Within this dynamic environment, VO659's strategy is distinctive. By targeting the CAG repeat itself, the therapy holds the potential to be a "pipeline in a product," applicable to all nine polyglutamine diseases caused by this specific genetic stutter. This broad approach, combined with its allele-preferential design, sets it apart from many competitors focused on a single disease or a non-discriminatory reduction of both healthy and mutant proteins.

Strategic Expansion into the United States

Securing IND clearance from the FDA is a critical milestone that validates Vico's preclinical and early clinical data and unlocks the next phase of its growth.
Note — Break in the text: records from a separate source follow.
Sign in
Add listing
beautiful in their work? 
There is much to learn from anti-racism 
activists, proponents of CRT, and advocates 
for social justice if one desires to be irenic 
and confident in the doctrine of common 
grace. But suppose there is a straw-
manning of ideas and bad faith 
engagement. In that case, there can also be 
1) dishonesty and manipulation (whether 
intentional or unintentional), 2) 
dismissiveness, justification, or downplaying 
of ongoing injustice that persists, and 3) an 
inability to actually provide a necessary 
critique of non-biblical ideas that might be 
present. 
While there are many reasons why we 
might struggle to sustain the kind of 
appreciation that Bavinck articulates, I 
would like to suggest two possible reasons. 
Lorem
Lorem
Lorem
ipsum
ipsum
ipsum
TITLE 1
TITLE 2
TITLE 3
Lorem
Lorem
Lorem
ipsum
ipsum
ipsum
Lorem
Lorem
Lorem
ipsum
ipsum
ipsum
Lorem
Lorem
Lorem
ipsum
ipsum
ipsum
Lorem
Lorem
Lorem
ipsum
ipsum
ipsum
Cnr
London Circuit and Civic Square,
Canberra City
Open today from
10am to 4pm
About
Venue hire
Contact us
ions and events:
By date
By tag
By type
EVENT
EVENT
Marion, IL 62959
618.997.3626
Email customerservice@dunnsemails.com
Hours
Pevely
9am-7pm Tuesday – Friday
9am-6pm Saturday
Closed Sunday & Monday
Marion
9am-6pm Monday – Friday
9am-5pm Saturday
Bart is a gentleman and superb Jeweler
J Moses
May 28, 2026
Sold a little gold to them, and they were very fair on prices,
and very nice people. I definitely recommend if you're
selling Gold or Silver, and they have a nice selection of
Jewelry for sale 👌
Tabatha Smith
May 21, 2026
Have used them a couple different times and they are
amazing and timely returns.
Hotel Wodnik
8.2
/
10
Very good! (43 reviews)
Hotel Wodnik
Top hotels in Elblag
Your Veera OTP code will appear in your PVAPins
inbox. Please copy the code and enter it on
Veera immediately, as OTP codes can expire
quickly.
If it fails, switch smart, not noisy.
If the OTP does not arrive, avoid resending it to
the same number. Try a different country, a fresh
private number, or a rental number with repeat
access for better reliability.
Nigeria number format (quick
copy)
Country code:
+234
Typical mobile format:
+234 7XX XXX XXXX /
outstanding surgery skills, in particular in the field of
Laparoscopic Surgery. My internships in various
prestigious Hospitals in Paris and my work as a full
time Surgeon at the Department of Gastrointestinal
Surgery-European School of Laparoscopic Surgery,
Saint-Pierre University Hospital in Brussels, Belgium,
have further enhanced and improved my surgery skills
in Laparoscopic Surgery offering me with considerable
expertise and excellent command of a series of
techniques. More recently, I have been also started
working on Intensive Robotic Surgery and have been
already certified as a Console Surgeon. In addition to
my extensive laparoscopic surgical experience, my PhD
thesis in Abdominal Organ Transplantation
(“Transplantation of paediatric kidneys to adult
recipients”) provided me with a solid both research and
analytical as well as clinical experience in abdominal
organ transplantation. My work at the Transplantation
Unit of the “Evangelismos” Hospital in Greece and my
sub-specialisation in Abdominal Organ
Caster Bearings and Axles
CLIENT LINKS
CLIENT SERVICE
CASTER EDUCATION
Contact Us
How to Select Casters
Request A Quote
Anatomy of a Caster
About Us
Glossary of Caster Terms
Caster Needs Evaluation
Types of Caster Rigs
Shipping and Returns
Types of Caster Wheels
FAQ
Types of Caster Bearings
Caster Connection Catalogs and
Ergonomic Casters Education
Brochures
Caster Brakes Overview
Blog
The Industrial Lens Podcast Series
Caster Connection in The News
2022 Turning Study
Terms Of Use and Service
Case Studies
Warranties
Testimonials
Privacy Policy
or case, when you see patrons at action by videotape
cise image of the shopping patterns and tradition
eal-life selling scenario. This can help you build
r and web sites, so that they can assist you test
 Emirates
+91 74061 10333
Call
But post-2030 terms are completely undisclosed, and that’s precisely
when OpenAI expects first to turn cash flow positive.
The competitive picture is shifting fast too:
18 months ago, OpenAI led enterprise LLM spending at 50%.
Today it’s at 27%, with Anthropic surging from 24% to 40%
The decision allows the company to expand its clinical program into the United States, the world's largest pharmaceutical market. This move provides access to a larger and more diverse patient population, which can accelerate trial enrollment and data collection.

Initiating U.S.-based trials, planned for later this year, will also enable Vico to collaborate with leading American clinical research centers and neurologists specializing in these rare diseases. This not only enhances the quality and scope of the clinical study but also builds crucial relationships within the U.S. medical community ahead of potential commercialization. Furthermore, a U.S. presence significantly raises the company's profile among American investors, potentially facilitating future funding rounds needed to support late-stage development.

To further disseminate its findings, Vico is presenting detailed updates at the 21st Annual HD Therapeutics Conference this week. Chief Scientific Officer Nicole Datson, PhD, will elaborate on the drug's unique mechanism of action, while Chief Medical Officer Scott Schobel, MD, will provide a clinical update from the ongoing Phase 1/2a trial. These presentations will offer the scientific and medical communities a deeper look at the data supporting VO659 as it advances through the clinic, now on two continents. The combination of a more convenient dosing regimen and a clear regulatory path in the U.S. marks a period of significant momentum for the program.